**WHAT YOU NEED TO DO:** Recast the lines of the listing below, from the line containing "Specified in the" up to and including the line containing "Pre-Regatta Training (7", as a Markdown table with the columns "No." and "Line", omitting any blank lines.

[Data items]
□ □ □
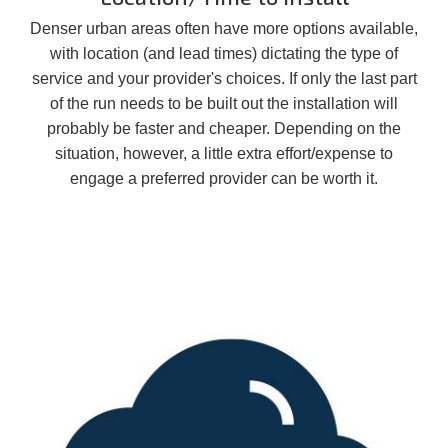
Denser urban areas often have more options available,
with location (and lead times) dictating the type of
service and your provider's choices. If only the last part
of the run needs to be built out the installation will
probably be faster and cheaper. Depending on the
situation, however, a little extra effort/expense to
engage a preferred provider can be worth it.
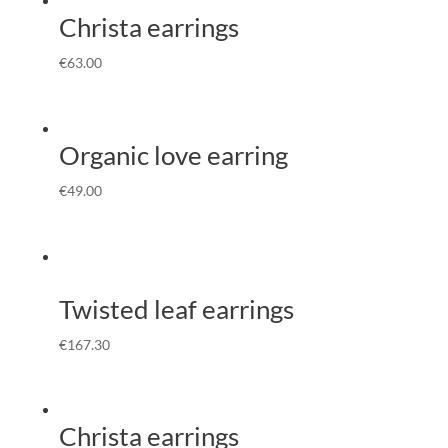
Christa earrings
€
63.00
Organic love earring
€
49.00
Twisted leaf earrings
€
167.30
Christa earrings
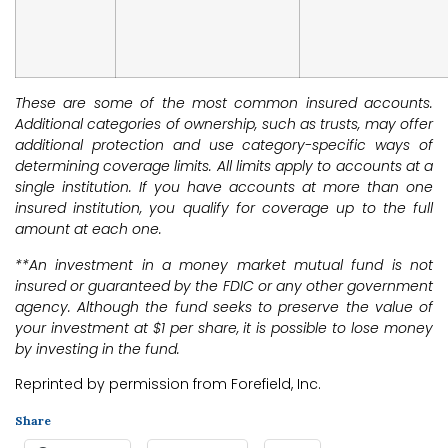
These are some of the most common insured accounts.
Additional categories of ownership, such as trusts, may offer
additional protection and use category-specific ways of
determining coverage limits. All limits apply to accounts at a
single institution. If you have accounts at more than one
insured institution, you qualify for coverage up to the full
amount at each one.
**An investment in a money market mutual fund is not
insured or guaranteed by the FDIC or any other government
agency. Although the fund seeks to preserve the value of
your investment at $1 per share, it is possible to lose money
by investing in the fund.
Reprinted by permission from Forefield, Inc.
Share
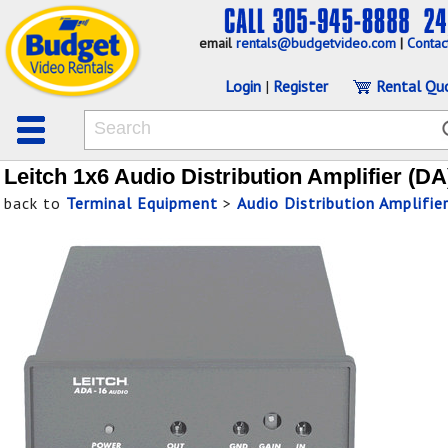
email
rentals@budgetvideo.com
|
Contac
Login
|
Register
Rental Qu
Leitch 1x6 Audio Distribution Amplifier (DA
back to
Terminal Equipment
>
Audio Distribution Amplifie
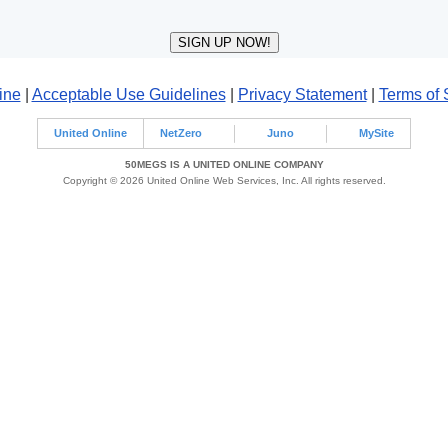
ine
|
Acceptable Use Guidelines
|
Privacy Statement
|
Terms of 
United Online
NetZero
Juno
MySite
50MEGS IS A UNITED ONLINE COMPANY
Copyright © 2026 United Online Web Services, Inc. All rights reserved.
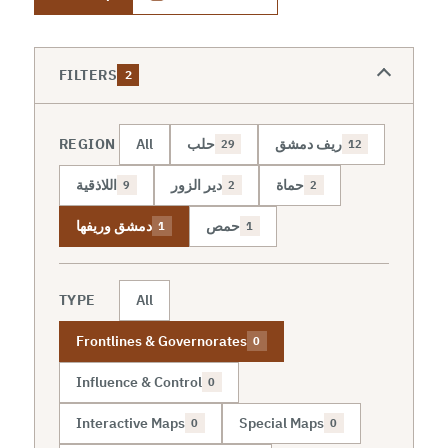
FILTERS
2
REGION
All
حلب
ريف دمشق
29
12
اللاذقية
دير الزور
حماة
9
2
2
دمشق وريفها
حمص
1
1
TYPE
All
Frontlines & Governorates
0
Influence & Control
0
Interactive Maps
Special Maps
0
0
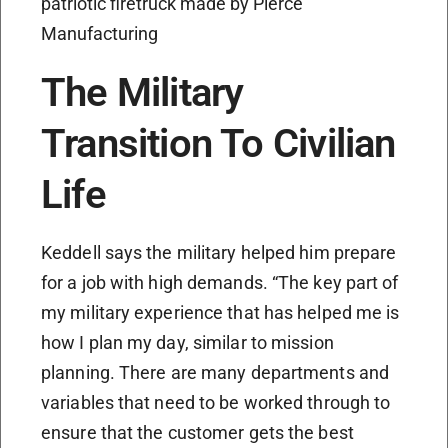
patriotic firetruck made by Pierce
Manufacturing
The Military
Transition To Civilian
Life
Keddell says the military helped him prepare
for a job with high demands. “The key part of
my military experience that has helped me is
how I plan my day, similar to mission
planning. There are many departments and
variables that need to be worked through to
ensure that the customer gets the best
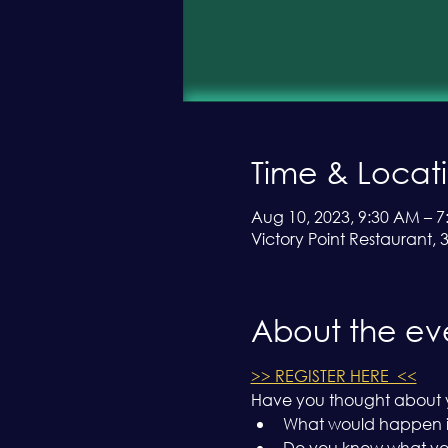
Time & Locat
Aug 10, 2023, 9:30 AM – 7
Victory Point Restaurant,
About the ev
>> REGISTER HERE  <<
Have you thought about y
What would happen if
Do you know what your 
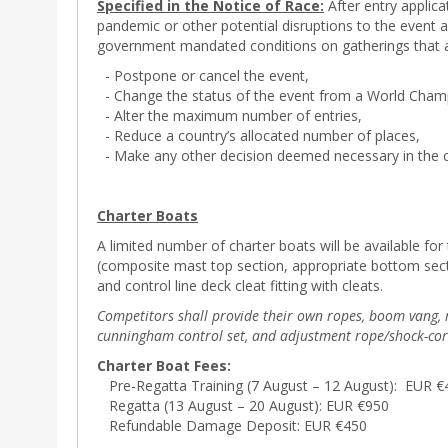
Specified in the Notice of Race:
After entry applica
pandemic or other potential disruptions to the event an
government mandated conditions on gatherings that affe
- Postpone or cancel the event,
- Change the status of the event from a World Champ
- Alter the maximum number of entries,
- Reduce a country’s allocated number of places,
- Make any other decision deemed necessary in the 
Charter Boats
A limited number of charter boats will be available for 
(composite mast top section, appropriate bottom secti
and control line deck cleat fitting with cleats.
Competitors shall provide their own ropes, boom vang, ma
cunningham control set, and adjustment rope/shock-cor
Charter Boat Fees:
Pre-Regatta Training (7 August – 12 August): EUR €
Regatta (13 August – 20 August): EUR €950
Refundable Damage Deposit: EUR €450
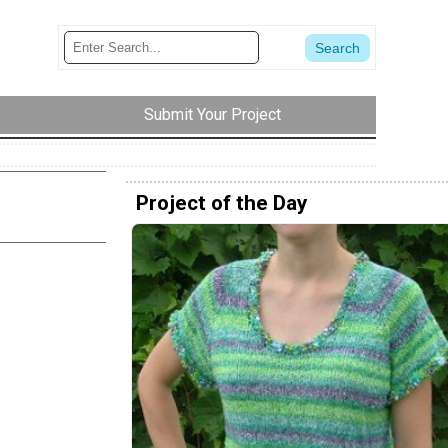
Submit Your Project
Project of the Day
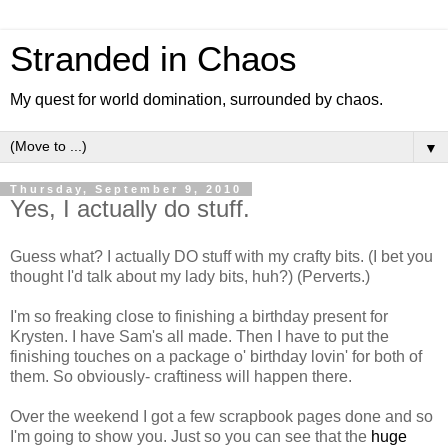
Stranded in Chaos
My quest for world domination, surrounded by chaos.
▼
Thursday, September 9, 2010
Yes, I actually do stuff.
Guess what? I actually DO stuff with my crafty bits. (I bet you
thought I'd talk about my lady bits, huh?) (Perverts.)
I'm so freaking close to finishing a birthday present for
Krysten. I have Sam's all made. Then I have to put the
finishing touches on a package o' birthday lovin' for both of
them. So obviously- craftiness will happen there.
Over the weekend I got a few scrapbook pages done and so
I'm going to show you. Just so you can see that the
huge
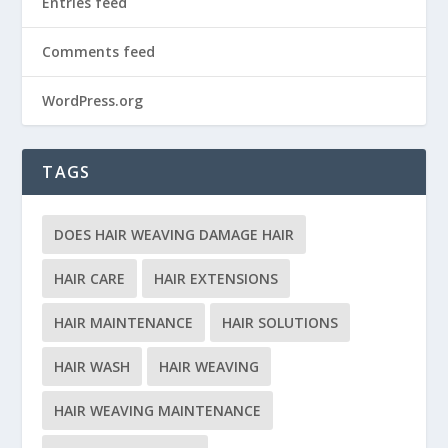
Entries feed
Comments feed
WordPress.org
TAGS
DOES HAIR WEAVING DAMAGE HAIR
HAIR CARE
HAIR EXTENSIONS
HAIR MAINTENANCE
HAIR SOLUTIONS
HAIR WASH
HAIR WEAVING
HAIR WEAVING MAINTENANCE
□ □ □
**TASK OUTPUT:**
| No. | Line |
|---|---|
| 1 | Specified in the Notice of Race: |
| 2 | After entry applica |
| 3 | pandemic or other potential disruptions to the event an |
| 4 | government mandated conditions on gatherings that affe |
| 5 | - Postpone or cancel the event, |
| 6 | - Change the status of the event from a World Champ |
| 7 | - Alter the maximum number of entries, |
| 8 | - Reduce a country’s allocated number of places, |
| 9 | - Make any other decision deemed necessary in the  |
| 10 | Charter Boats |
| 11 | A limited number of charter boats will be available for  |
| 12 | (composite mast top section, appropriate bottom secti |
| 13 | and control line deck cleat fitting with cleats. |
| 14 | Competitors shall provide their own ropes, boom vang, ma |
| 15 | cunningham control set, and adjustment rope/shock-cor |
| 16 | Charter Boat Fees: |
| 17 | Pre-Regatta Training (7 August – 12 August): EUR € |